According to braincorp, the number of cleaning robots in U.S. retail locations increased by 13.8% year-on-year in the first quarter and 24.0% in the second quarter. Currently, robots can clean floors, windows and pipes, and even kill bacteria in hospitals.

A recent McKinsey survey of 800 executives around the world shows that trends in automation and digitization are accelerating the disruption of our work scene.

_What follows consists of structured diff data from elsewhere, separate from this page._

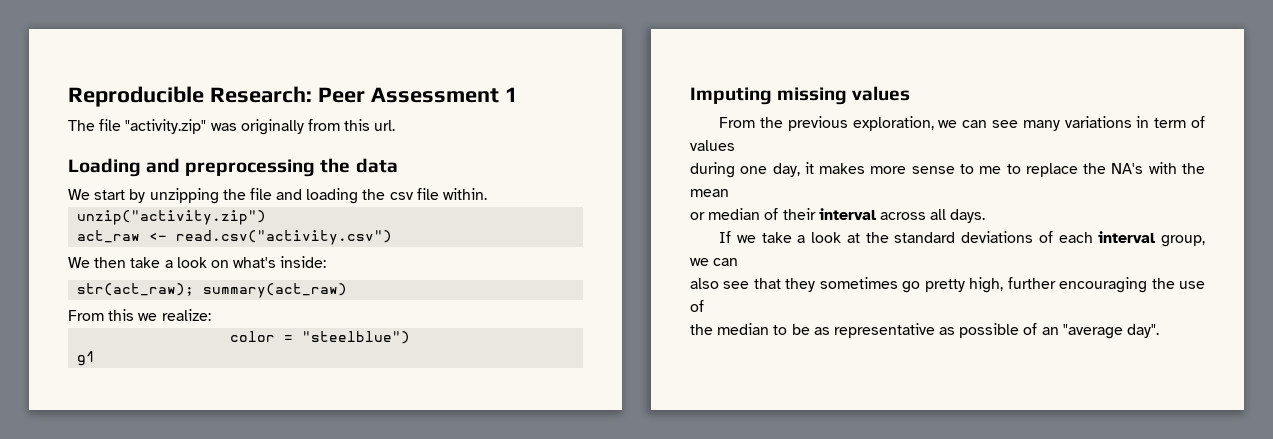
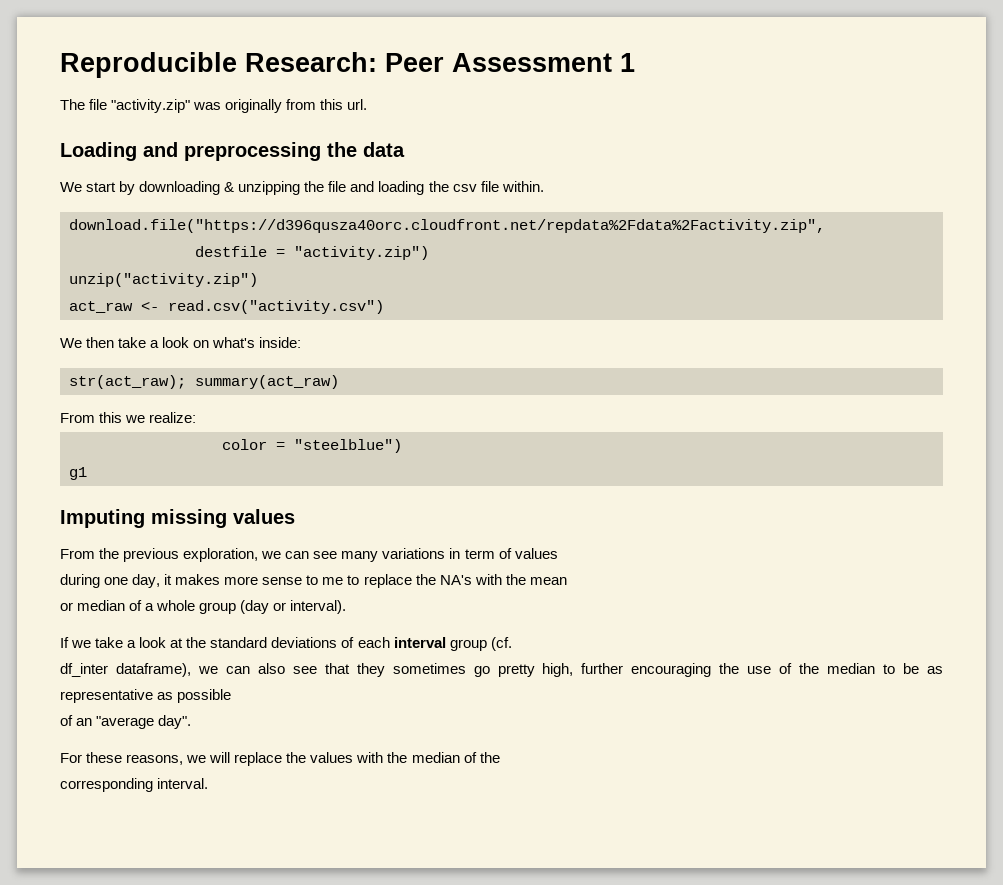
(146, 196) none -> [139,181,235,195] downloading &
(488, 194) none -> [69,219,825,233] [195,246,429,260] // download.file("https://d396qusza40orc.cloudfront.net/repdata%2Fdata%2Factivity.zip", // destfile = "activity.zip")
[782,208,986,223] their interval across all days. -> [145,600,347,614] a whole group (day or interval).
[1161,235,1205,247] [690,258,739,266] group, we can // -> [449,637,512,651] [60,663,250,677] group (cf. // df_inter dataframe), we can
(704, 306) // -> (793, 668) none
(1020, 330) none -> (232, 696) //
(1160, 331) none -> [60,752,500,766] [60,778,209,792] // For these reasons, we will replace the values with the median of the // corresponding interval.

According to the survey, since the outbreak of the Xinguan epidemic, 67% of the companies have accelerated the application of automation and artificial intelligence; in 85% of the companies, the communication and cooperation between employees have become more digital; in 48% of the companies, the customer-oriented channels have become more digital; and 36% of the companies have accelerated the digital management of the supply chain. According to McKinsey, executives have shifted their use of automation from cost reduction to competitive advantage. Robotics has taken on a more onerous task during the epidemic, Elisabeth Reynolds, executive director of MITs future working group, told the Financial Times: we can speculate that some companies have learned how to maintain productivity with fewer workers. Patrick schwarzkop, director of IFR, told the financial times that the epidemic has gradually made the idea of a digital factory a reality. Some smart factories have applied augmented reality (AR), hybrid reality (MR) and remote digital services, so new machines can be installed and operated automatically, while workers only need to supervise and maintain at home. Source: Wall Street news editor in charge: Zhong Qiming_ NF5619

Robotics has taken on a more onerous task during the epidemic, Elisabeth Reynolds, executive director of MITs future working group, told the Financial Times: we can speculate that some companies have learned how to maintain productivity with fewer workers.

Patrick schwarzkop, director of IFR, told the financial times that the epidemic has gradually made the idea of a digital factory a reality. Some smart factories have applied augmented reality (AR), hybrid reality (MR) and remote digital services, so new machines can be installed and operated automatically, while workers only need to supervise and maintain at home.